— Problem requirements —
Below are entries to be transcribed exactly; exclude the pictures from the copy.

*** Stored data

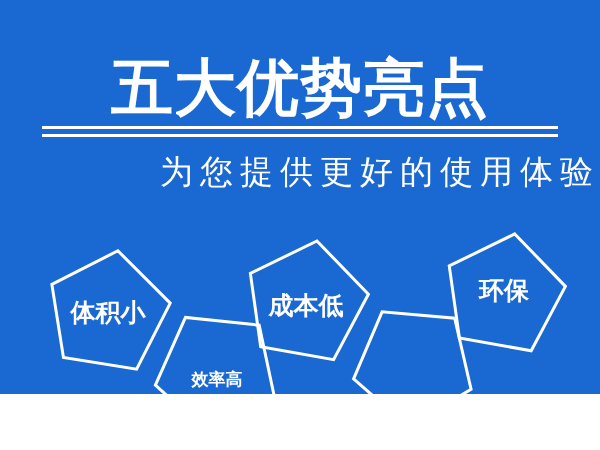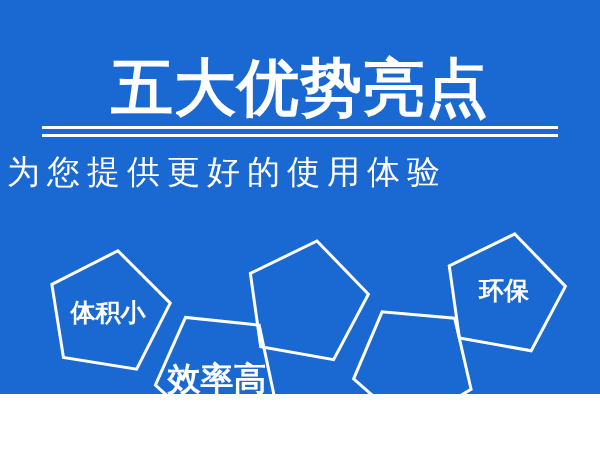"为您提供更好的使用体验" #subtitle { text-align: left -> right }
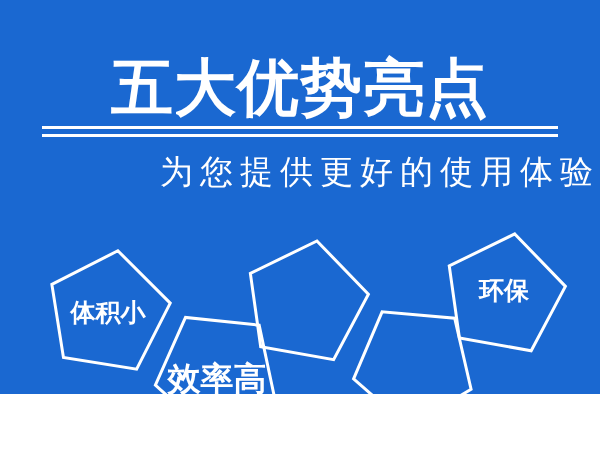"成本低" div.badge-label { html: none -> <div>成本低</div> }
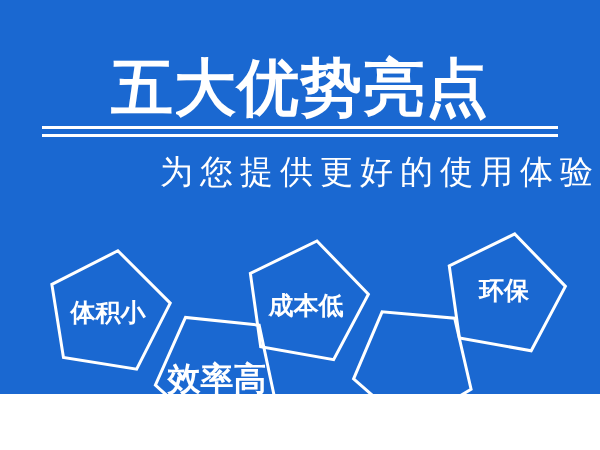"效率高" div.badge-label { font-size: 33px -> 17px }
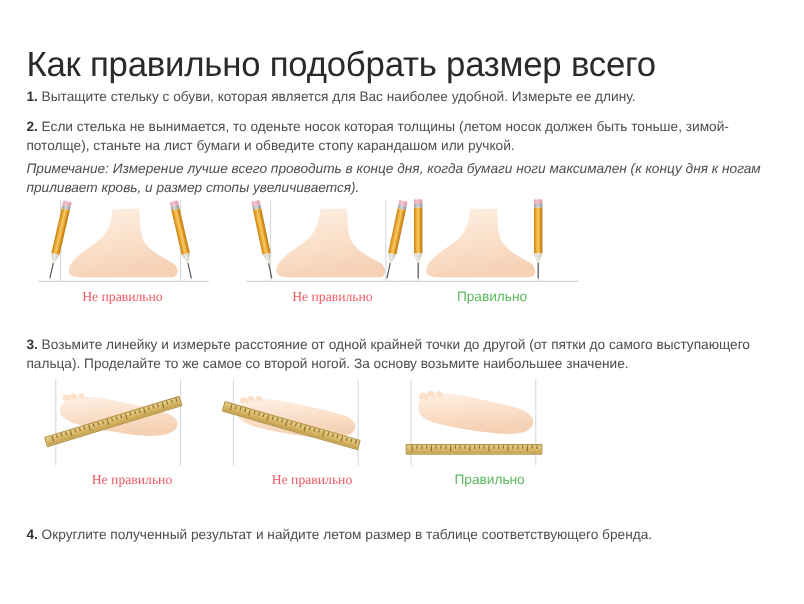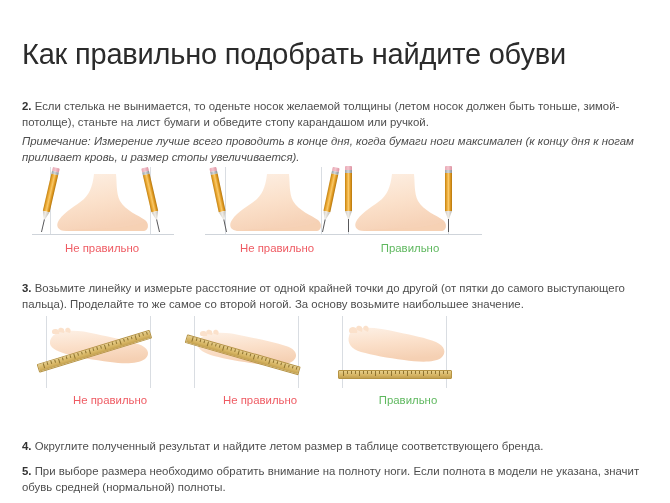"Как правильно подобрать найдите обуви" h1.title { text: найдите обуви -> размер всего }
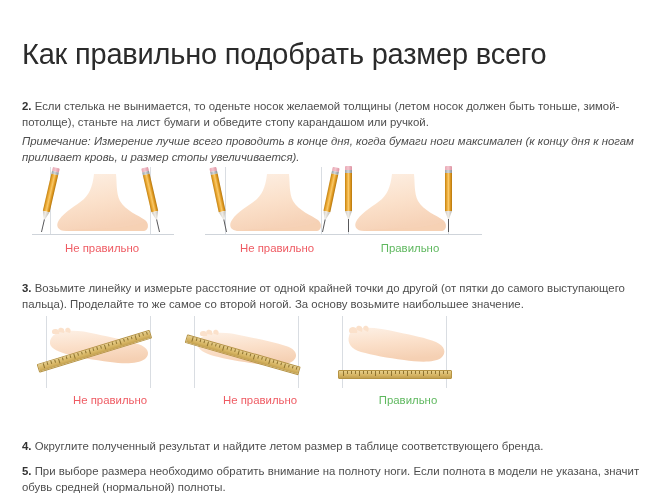"1. Вытащите стельку с обуви," p.para { html: none -> <p><span>1.</span><span> Вытащите стельку с обуви, которая является для Вас наиболее удобной. Измерьте ее длину.</span></p> }
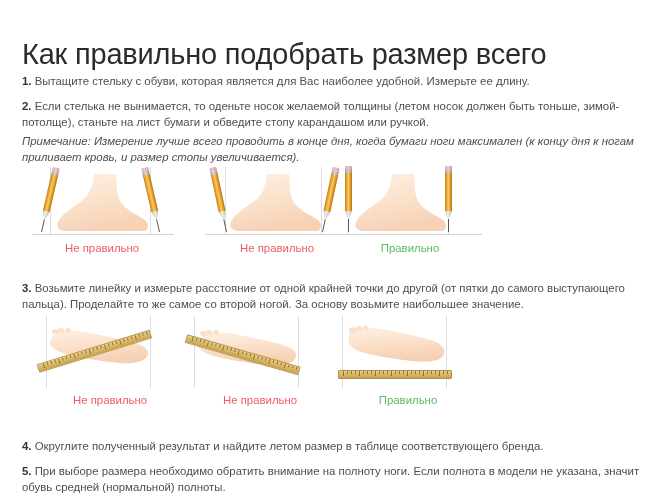"Если стелька не вынимается, то" span { text: желаемой -> которая }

******

— Result of the exercise —
"为您提供更好的使用体验" #subtitle { text-align: left -> right }
"成本低" div.badge-label { html: none -> <div>成本低</div> }
"效率高" div.badge-label { font-size: 33px -> 17px }
"Как правильно подобрать найдите обуви" h1.title { text: найдите обуви -> размер всего }
"1. Вытащите стельку с обуви," p.para { html: none -> <p><span>1.</span><span> Вытащите стельку с обуви, которая является для Вас наиболее удобной. Измерьте ее длину.</span></p> }
"Если стелька не вынимается, то" span { text: желаемой -> которая }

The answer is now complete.